Great Barrier Reef The Site Of Aborted US Military Training Mission
July 22, 2013

US Fighter Jets Drop Unarmed Bombs Near Great Barrier Reef During Training Exercise

redOrbit Staff & Wire Reports - Your Universe Online

A pair of US Marine Corps fighter jets dropped a total of four unarmed bombs on the Great Barrier Reef in what is being described as a military training exercise gone wrong, according to various media reports.

According to BBC News, the AV-8B Harriers were taking part in a joint American-Australian training exercise known as Talisman Saber. They had intended to drop their payloads at a bombing range at nearby Townshend Island on Tuesday, but the mission was aborted.

The jets were low on fuel and the pilots could not land without first dropping their bombs, Harriet Alexander of The Telegraph reported on Sunday. The pilots were forced to drop the bombs in the World Heritage Site off the Queensland coast, American military officials said.

"Due to low fuel and inability to land with the amount of ordnance they were carrying, the on-scene commander determined it was necessary to designate an emergency jettison area for the ordnance," US Navy Commander William Marks, of the 7th Fleet Public Affairs, told reporters, according to The Australian.
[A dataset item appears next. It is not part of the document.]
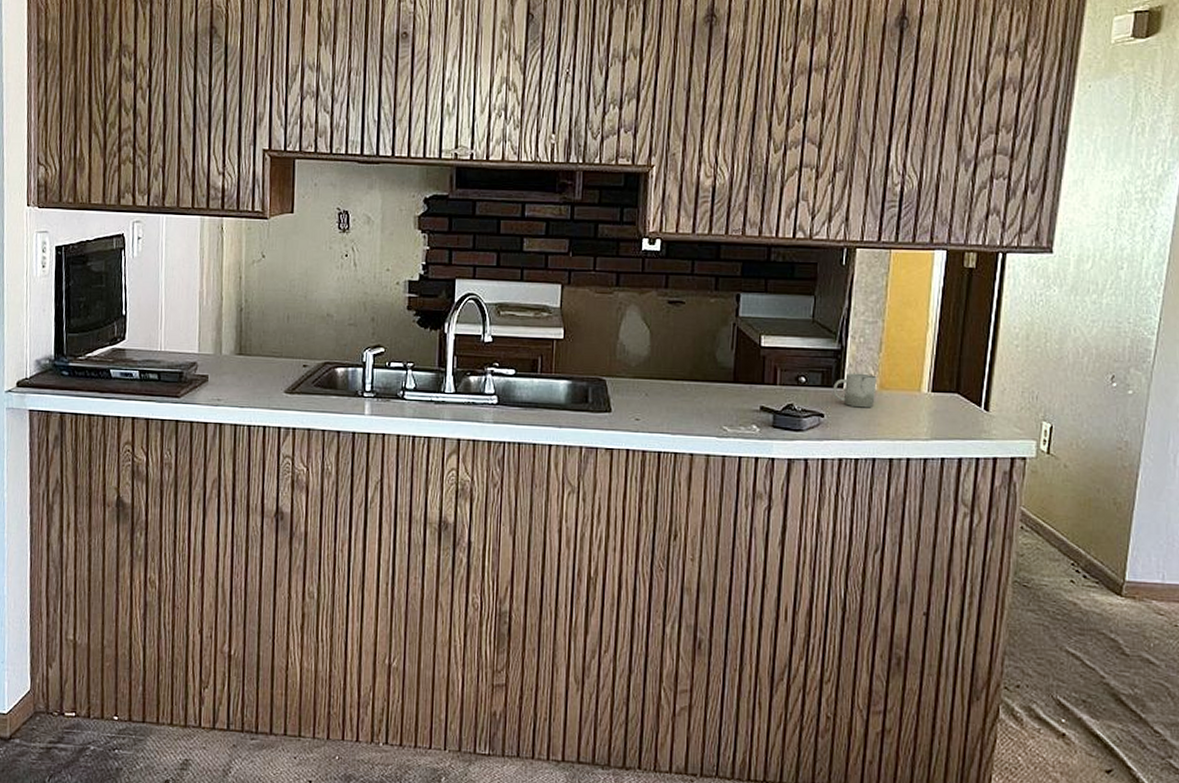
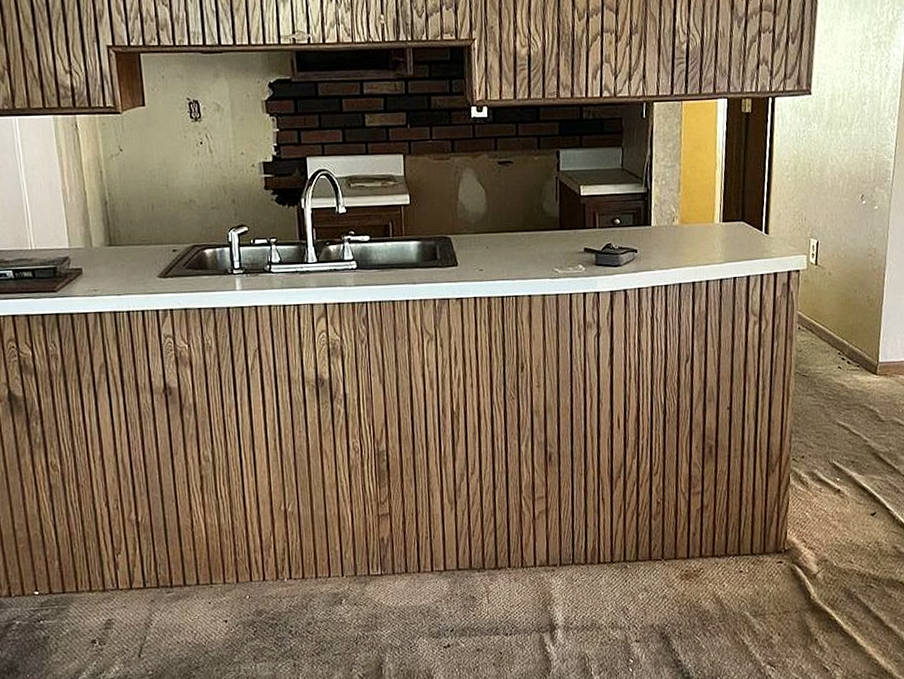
cup: present [833,373,877,408] -> none [643,211,678,242]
He added that the bombs were jettisoned in a "safe, unarmed state and did not explode," and according to UPI reports a spokesman said the bombs pose "minimal risk or threat to the public, the marine environment or civilian shipping transiting the reef area."

The 7th Fleet also noted the bombs, which weighed a combined 4,000 pounds, were jettisoned in a deep channel some distance away from the reef itself in order to minimize the potential damage, the AFP news agency reports. Furthermore, they said the bombs were dropped at depths sufficient enough they will not pose a threat to shipping or marine navigation.

Each Harrier reportedly dropped one BDU 45, which are dummy bombs, and one GBU 12, which were unarmed. Both US military and Australian authorities were investigating the incident, and they said their findings would be presented to the Great Barrier Reef Marine Park Authority (GBRMPA).

However, that did little to calm the ire of some officials, including Green Party Great Barrier Reef spokesperson Larissa Waters, who called the action "outrageous" and questioned, "Have we gone completely mad? Is this how we look after our World Heritage area now? Letting a foreign power drop bombs on it?"

According to Alexander, the Great Barrier Reef is the world's largest living structure. It stretches along the Australian coastline for 1,500 miles and is home to over 1,600 types of fish, as well as 30 different whale and dolphin species.

The US Navy is reportedly exploring options for retrieving the bombs, which were dropped on the second day of the three-week-long training exercise. Talisman Saber will last until August 5 and involves nearly 28,000 American and Australian military personnel. GBRMPA Chairman Russell Reichelt told the media the four ten-foot bombs would most likely be recovered by divers.